I also make heavy use of travis-ci in my public and open source projects, and I really like the matrix feature that Travis offers. Fortunately, there’s a similar (but not quite the same) feature available in Gitlab CI but I feel like the documentation is lacking a little bit, so I figured I’d write up a step by step guide to how I’ve started to use these features for our pipelines.

A starting example

Let’s say you have a starting .gitlab-ci.yml like so:

---
stages:
  - test
  - build
  - deploy

build_rpm_centos6:
  image: centos:6
  script: 
    - rpmbuild -ba
  except:
    - tags
    - master
  stage: build
  tags:
    - docker

build_rpm_centos7:
  image: centos:7
  script:
    - rpmbuild
  except:
    - tags
    - master
  stage: build
  tags:
    - docker

This is a totally valid file, but there’s a whole load of repetition in here which really shouldn’t need to be here. We can use some features of yaml called anchors and aliases which allow us to reduce the amount of code here. This is documented here in the Gitlab CI Readme, but I want to break it down into sections.

Define a hidden job

Firstly, we need to define a “hidden job” - this is essentially of course a job gitlab-ci is aware of but doesn’t actually run. It defines a yaml hash which we can merge into another hash later. We’ll take all of the hash values from the above two jobs that are the same, and place it in that hidden job:

# here we define a hidden job called "build" (prefixed with a dot)
# and then we assign it to an alias &build_definition
.build: &build_definition
  script:
    - rpmbuild -ba
  except:
    - tags
    - master
  stage: build
  tags:
    - docker

What this has done is essentially created something like a function.
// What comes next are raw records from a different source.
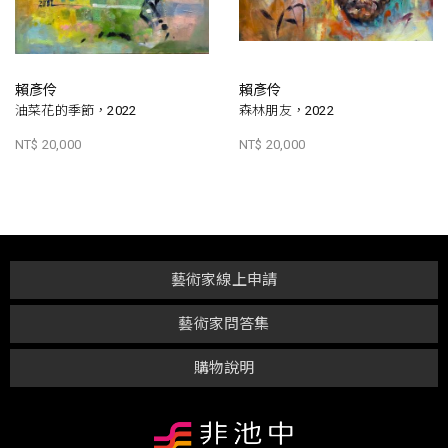
賴彥伶
賴彥伶
油菜花的季節，2022
森林朋友，2022
NT$ 20,000
NT$ 20,000
藝術家線上申請
藝術家問答集
購物說明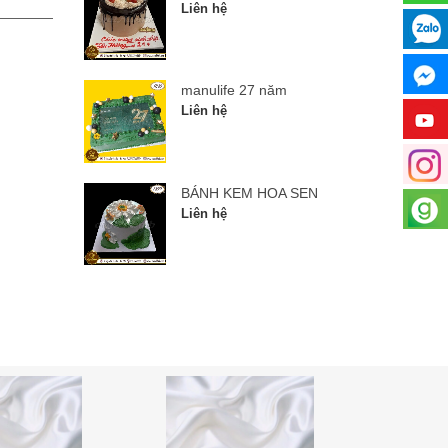
Liên hệ
Liên hệ
manulife 27 năm
Liên hệ
BÁNH KEM HOA SEN
Liên hệ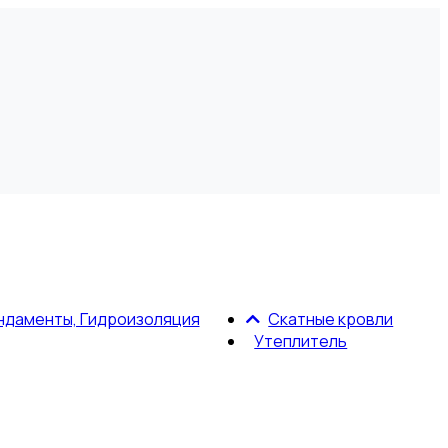
ндаменты, Гидроизоляция
Скатные кровли
Утеплитель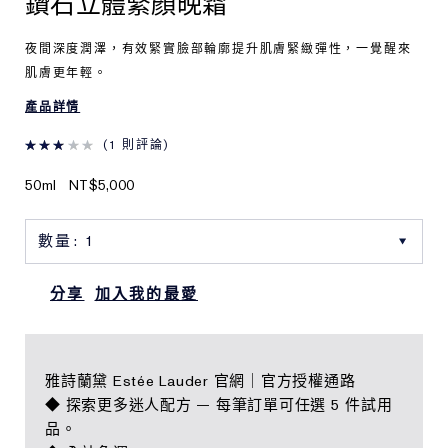
鑽石立體緊顏晚霜
夜間深度潤澤，有效緊實臉部輪廓提升肌膚緊緻彈性，一覺醒來
肌膚更年輕。
產品詳情
1 則評論
50ml
NT$5,000
分享
加入我的最愛
雅詩蘭黛 Estée Lauder 官網｜官方授權通路
◆ 探索更多迷人配方 — 每筆訂單可任選 5 件試用
品。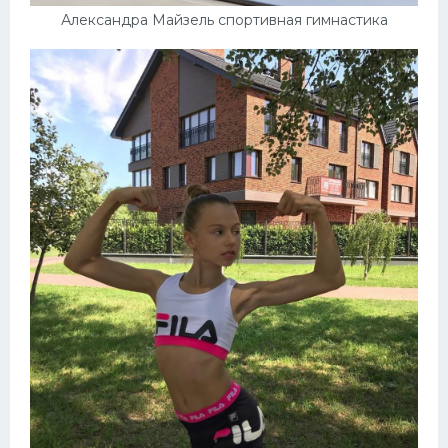
Александра Майзель спортивная гимнастика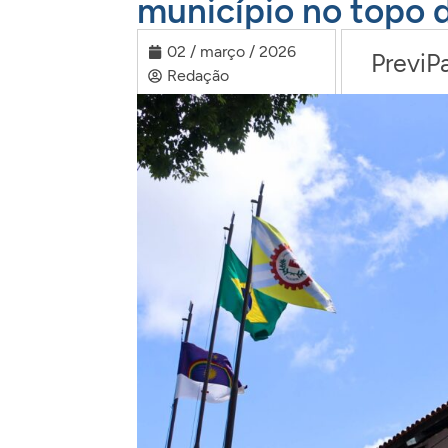
município no topo d
02 / março / 2026
PreviPa
Redação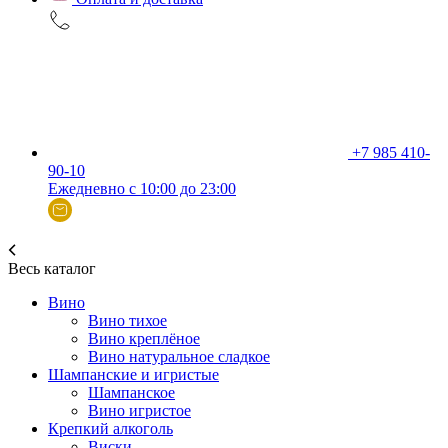
+7 985 410-
90-10
Ежедневно с 10:00 до 23:00
Весь каталог
Вино
Вино тихое
Вино креплёное
Вино натуральное сладкое
Шампанские и игристые
Шампанское
Вино игристое
Крепкий алкоголь
Виски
When we call &build_definition, it’ll spit out the following yaml hash:

---
  script:
    - rpmbuild -ba
  except:
    - tags
    - master
  stage: build
  tags:
    - docker

As you can see, the above yaml hash is only missing 2 things: A parent hash key and the value for “image”.

Reduce the code

In order to make use of this alias, we first need to actually define our build jobs. Remember, the above job is hidden so if we pushed to our git repo right now, nothing would happen. Let’s define our two build jobs.

build_centos6:
  image: centos:6

build_centos7:
  image: centos:7

Obviously, this isn’t enough to actually run a build. What we now need to do is merge to two hashes from the hidden job/alias and with our build definition.

build_centos6:
  <<: *build_definition # this essentially says insert the hash values from &build_definition hash
  image: centos:6

build_centos7:
  <<: *build_definition
  image: centos:7

That’s a lot less code duplication, and if you know what you’re looking at, it’s much easier to read.
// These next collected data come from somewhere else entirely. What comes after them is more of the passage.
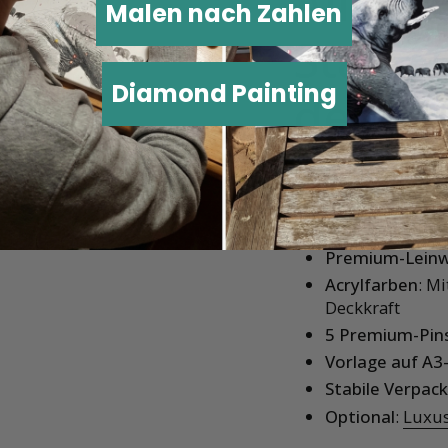
Alles-
Malen nach Zahlen
Starten
Diamond Painting
dem M
Bei Malen nach Zahl
hochwertigen Materi
wurden. Kein Aufwan
Premium-Lein
Acrylfarben
: M
Deckkraft
5 Premium-Pin
Vorlage auf A3
Stabile Verpac
Optional
:
Luxus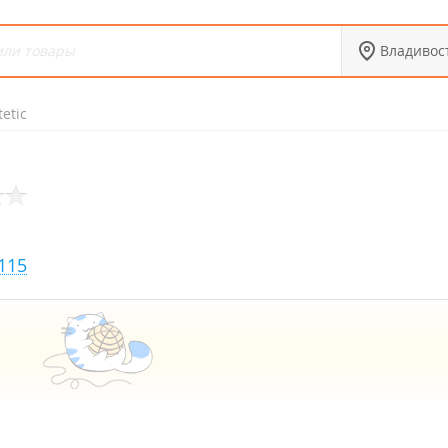
Владивос
etic
115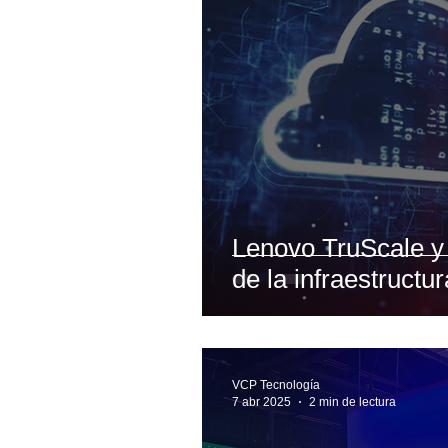
Lenovo TruScale y
de la infraestructu
VCP Tecnología
7 abr 2025
2 min de lectura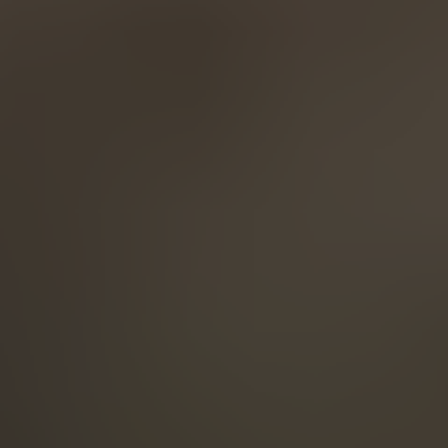
English
ASIA/PACIFIC
Australia
English
Japan
Japanese
Türkiye
Türkçe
Visualising your gitlab-ci.yml file

This all might seem a little confusing at first because it’s hard to visualise. The best way to get your head around what the output of your CI file is, is to remember that all Gitlab CI does when you push the file is load it into a hash and read the values. With that in mind, try this little 1 line script on your file:

ruby -e "require 'yaml'; require 'pp'; hash = YAML.load_file('.gitlab-ci.yml'); pp hash"

This is what the original yaml file hash looks like:

{"stages"=>["test", "build", "deploy"],
 "build_rpm_centos6"=>
  {"image"=>"centos:6",
   "script"=>["rpmbuild -ba"],
   "except"=>["tags", "master"],
   "stage"=>"build",
   "tags"=>["docker"]},
 "build_rpm_centos7"=>
  {"image"=>"centos:7",
   "script"=>["rpmbuild"],
   "except"=>["tags", "master"],
   "stage"=>"build",
   "tags"=>["docker"]}}

And this is what the hash from the file with the anchors and such like contains:

{"stages"=>["test", "build", "deploy"],
 ".build"=>
  {"script"=>["rpmbuild -ba"],
   "except"=>["tags", "master"],
   "stage"=>"build",
   "tags"=>["docker"]},
 "build_centos6"=>
  {"script"=>["rpmbuild -ba"],
   "except"=>["tags", "master"],
   "stage"=>"build",
   "tags"=>["docker"],
   "image"=>"centos:6"},
 "build_centos7"=>
  {"script"=>["rpmbuild -ba"],
   "except"=>["tags", "master"],
   "stage"=>"build",
   "tags"=>["docker"],
   "image"=>"centos:7"}}

Hopefully that makes it easier to understand! As mentioned earlier, this isn’t as powerful (yet?) as Travis’s matrix feature, which can quickly expand your jobs multiple times over, but with nested aliases you can easily have quite a complex matrix.